Task goal:
Find every line in the material below that contains the word "York", and copy each of those lines.

==================================================

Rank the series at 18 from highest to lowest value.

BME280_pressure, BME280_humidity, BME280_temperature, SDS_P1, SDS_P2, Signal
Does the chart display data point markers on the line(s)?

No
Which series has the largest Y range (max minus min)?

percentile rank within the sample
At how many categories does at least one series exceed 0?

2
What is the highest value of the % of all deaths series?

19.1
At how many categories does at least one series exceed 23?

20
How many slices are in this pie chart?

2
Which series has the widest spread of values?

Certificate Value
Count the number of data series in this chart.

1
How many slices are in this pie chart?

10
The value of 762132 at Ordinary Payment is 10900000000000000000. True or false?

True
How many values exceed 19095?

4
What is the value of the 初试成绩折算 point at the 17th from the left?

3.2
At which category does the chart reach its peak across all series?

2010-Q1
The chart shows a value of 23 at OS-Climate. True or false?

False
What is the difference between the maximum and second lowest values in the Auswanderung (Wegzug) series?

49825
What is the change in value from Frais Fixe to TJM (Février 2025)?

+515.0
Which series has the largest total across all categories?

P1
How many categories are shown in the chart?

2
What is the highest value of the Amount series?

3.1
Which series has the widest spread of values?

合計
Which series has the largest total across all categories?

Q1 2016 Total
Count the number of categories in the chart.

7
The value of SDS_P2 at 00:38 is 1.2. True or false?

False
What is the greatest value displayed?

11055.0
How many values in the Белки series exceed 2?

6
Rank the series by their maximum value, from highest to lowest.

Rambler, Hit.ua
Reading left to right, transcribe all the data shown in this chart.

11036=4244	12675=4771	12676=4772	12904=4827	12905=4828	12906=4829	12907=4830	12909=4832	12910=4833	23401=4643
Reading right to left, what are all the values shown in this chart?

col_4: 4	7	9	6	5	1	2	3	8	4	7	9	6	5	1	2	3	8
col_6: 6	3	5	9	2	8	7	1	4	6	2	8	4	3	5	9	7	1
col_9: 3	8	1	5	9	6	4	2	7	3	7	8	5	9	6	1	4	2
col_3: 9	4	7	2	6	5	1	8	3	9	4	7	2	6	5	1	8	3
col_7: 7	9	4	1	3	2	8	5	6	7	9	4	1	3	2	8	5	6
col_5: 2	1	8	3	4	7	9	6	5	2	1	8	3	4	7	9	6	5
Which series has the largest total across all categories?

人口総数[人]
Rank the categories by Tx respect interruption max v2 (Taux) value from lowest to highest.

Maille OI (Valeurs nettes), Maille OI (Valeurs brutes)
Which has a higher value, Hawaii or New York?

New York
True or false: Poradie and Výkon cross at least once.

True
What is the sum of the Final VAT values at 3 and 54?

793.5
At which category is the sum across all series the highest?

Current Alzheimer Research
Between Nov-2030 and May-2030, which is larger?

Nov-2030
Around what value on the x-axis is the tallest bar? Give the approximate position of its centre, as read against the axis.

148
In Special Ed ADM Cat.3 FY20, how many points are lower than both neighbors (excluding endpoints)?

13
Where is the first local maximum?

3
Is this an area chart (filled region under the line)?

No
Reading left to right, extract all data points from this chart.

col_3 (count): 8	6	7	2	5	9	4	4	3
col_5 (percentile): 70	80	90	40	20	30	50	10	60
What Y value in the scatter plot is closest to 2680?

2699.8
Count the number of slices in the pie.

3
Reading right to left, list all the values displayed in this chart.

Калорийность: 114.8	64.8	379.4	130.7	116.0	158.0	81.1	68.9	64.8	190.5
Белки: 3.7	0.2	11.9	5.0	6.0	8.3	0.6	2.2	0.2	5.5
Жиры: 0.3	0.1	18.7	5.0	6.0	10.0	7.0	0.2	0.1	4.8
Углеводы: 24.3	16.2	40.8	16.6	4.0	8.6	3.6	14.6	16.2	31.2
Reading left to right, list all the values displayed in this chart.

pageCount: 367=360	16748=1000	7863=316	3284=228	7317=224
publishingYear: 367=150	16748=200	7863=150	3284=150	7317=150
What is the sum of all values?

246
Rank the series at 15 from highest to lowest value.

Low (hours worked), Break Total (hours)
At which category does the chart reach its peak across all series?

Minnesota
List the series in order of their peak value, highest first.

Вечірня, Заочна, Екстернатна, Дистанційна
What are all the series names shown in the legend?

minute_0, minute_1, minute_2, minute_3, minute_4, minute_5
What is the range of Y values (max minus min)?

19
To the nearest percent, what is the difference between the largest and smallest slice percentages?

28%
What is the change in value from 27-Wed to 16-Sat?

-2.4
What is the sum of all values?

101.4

==================================================

Response:
Which has a higher value, Hawaii or New York?
New York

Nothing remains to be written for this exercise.